SEITENTEXT –
# Winkende Menschen



## JoeFrag (10. Januar 2005)

Guten abend,

Ich möchte für eine Freundin eine Karte machen wo mann zwei Personen vor einem Haus stehen sieht die winken.
Da dies Karte Vektorförmig (also im Comicstyle) sein soll dachte ich das mir vieleicht hier jemand helfen könnte.
Ich such entweder gleich eine Symbol-datei einer  (oder zweier) winkenden Person (en) oder ein Bild wo eine  (oder zwei) Person (en) winkt und nach vorne schaut die ich zum nachzeichenn (da ich das nicht so aus dem Stehgreif kann, weil ich Anfänger bin) in den Hintergrund legen kann.

Software: Illustrator

Habe schon gegoogelt , ijn den mir bekannten Stock-Foto-Websites und im Forum gesucht.

ZU ERLEDIGEN –
1) Warum sucht der Verfasser im Forumsbeitrag über winkende Menschen ein Bild, das er in den Hintergrund legen und nachzeichnen kann? Antworte in ein bis drei Sätzen.
2) Schreib im Forumsbeitrag über winkende Menschen die Stelle von „Da dies Karte“ bis „Hintergrund legen kann.“ noch einmal ab und ersetze dabei „Hintergrund“ durch „Vordergrund“.
3) Mit welcher Software will der Verfasser des Forumsbeitrags über winkende Menschen die Karte gestalten?

EINTRÄGE –
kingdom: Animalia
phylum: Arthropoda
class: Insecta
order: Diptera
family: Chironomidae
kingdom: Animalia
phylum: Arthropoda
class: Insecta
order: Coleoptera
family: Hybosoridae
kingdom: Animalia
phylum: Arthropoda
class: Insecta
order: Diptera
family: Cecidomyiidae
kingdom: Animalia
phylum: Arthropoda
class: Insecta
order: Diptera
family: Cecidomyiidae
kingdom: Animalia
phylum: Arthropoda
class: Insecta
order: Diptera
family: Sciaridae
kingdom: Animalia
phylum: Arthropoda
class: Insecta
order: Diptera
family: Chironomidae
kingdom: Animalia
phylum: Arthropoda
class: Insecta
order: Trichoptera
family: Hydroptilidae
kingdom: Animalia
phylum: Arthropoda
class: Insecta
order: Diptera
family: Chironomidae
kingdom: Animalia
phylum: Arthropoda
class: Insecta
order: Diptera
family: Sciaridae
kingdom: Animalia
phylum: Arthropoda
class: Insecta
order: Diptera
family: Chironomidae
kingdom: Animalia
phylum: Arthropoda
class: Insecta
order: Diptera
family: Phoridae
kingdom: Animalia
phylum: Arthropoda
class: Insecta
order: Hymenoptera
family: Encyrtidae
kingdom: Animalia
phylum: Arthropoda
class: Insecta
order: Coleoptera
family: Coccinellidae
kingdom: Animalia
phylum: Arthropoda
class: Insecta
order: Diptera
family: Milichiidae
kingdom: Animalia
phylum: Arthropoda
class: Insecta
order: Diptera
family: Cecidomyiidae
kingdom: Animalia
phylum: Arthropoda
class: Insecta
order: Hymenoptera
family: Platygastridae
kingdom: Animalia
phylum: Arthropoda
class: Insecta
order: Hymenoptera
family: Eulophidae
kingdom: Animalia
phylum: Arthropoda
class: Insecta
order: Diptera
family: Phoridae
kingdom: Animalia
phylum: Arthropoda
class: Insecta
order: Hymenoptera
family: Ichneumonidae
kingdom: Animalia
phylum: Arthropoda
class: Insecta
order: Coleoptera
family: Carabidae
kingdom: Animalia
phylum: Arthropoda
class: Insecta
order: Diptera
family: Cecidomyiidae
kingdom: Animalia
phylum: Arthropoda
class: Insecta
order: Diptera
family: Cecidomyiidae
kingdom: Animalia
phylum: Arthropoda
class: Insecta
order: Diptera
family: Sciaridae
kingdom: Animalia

VOLLSTÄNDIGE LÖSUNGEN –
1) Er ist Anfänger und kann die winkenden Personen nicht aus dem Stegreif zeichnen. Deshalb will er eine Vorlage in den Hintergrund legen und nachzeichnen.

2)
Da dies Karte Vektorförmig (also im Comicstyle) sein soll dachte ich das mir vieleicht hier jemand helfen könnte.
Ich such entweder gleich eine Symbol-datei einer  (oder zweier) winkenden Person (en) oder ein Bild wo eine  (oder zwei) Person (en) winkt und nach vorne schaut die ich zum nachzeichenn (da ich das nicht so aus dem Stehgreif kann, weil ich Anfänger bin) in den Vordergrund legen kann.

3) Mit Illustrator.